In the quest to diversify the state’s economy as well as that of Nigeria in general, Governor Godwin Obaseki of Edo state has explained how oil palm is becoming Nigeria’s new crude oil and the key driver for economic development.
Speaking on Thursday, Governor Obaseki disclosed plans by his administration to massively invest in the development of the oil palm sector.
He disclosed this when a 14-member committee, set up to develop an oil palm development plan for the state, presented its report to him in Benin.
According to Governor Obaseki, his administration was planning to establish oil palm estates which will be managed via the state government partnership with communities, adding that efforts were underway to acquire land for the project. In his words:
“Oil palm is our new crude oil; it will be the key driver of our economic development. The state still has one of the largest oil palm estates, with some oil palms having the highest yields, in the country.
“We want to leverage on our high-yielding varieties and long tradition of oil palm production to acquire about 100,000 hectares of land for the development of new oil palm estates. The production will be of global standards.”
Obaseki also commended the committee for its assignment and report, assuring them that government would get the needed resources to execute the project.
“We will within the next two weeks create a smaller team to come up with a work plan on how to execute the feasibility plan.
“It will also work on the image capture of the land that will be used for the project and get the involvement of the host communities for the project.
“A committee of experts, who will be drawn from Okomu, Presco Plc. (an integrated oil palm production company), the Nigeria Institute for Oil Palm Research (NIFOR) and other stakeholders, will be set up to ensure that we get it right.
“We will ensure that the soil and weather data is made available for this purpose and we will also approach the agricultural financing programmes of the Central Bank of Nigeria (CBN),” the governor said.

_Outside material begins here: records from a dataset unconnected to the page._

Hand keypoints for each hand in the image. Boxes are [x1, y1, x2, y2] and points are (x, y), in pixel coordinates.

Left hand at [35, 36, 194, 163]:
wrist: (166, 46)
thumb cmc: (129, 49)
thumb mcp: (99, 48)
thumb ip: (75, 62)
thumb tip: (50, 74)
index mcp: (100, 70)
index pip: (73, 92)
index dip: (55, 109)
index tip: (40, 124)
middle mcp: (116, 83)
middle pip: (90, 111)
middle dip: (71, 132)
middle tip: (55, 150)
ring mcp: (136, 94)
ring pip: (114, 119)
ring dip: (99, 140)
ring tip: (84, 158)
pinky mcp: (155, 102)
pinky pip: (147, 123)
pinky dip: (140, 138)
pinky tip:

Commending the efforts of the Obaseki-administration to industrialise the state via investments in the agricultural sector, Chairman of the committee, Dr Toni Ogunbor said that the committee recommended four key issues in the report, which needed to be addressed to ensure the viability of the project.
The issues listed are; land development, which would require satellite imaging to capture all elements in the land, and the need to develop oil palm estates.
Others are the ease of doing business in the state via the provision of adequate security and necessary infrastructure as well as the need to have data on soil and weather conditions.
Ogunbor urged the governor to carry the members of the committee along in the oil palm project implementation processes.
Meanwhile, an indigenous oil palm company operating in three local government areas of Edo State, the Okomu Oil Palm Company Plc, has commissioned 27 projects in communities in the three councils.
The company’s Managing Director, Dr Graham Hefer, speaking during the project commissioning, said the company will continue to fulfil its social responsibility to its host communities, adding that the company was already finalising the projects for the 2017 fiscal year for the host communities.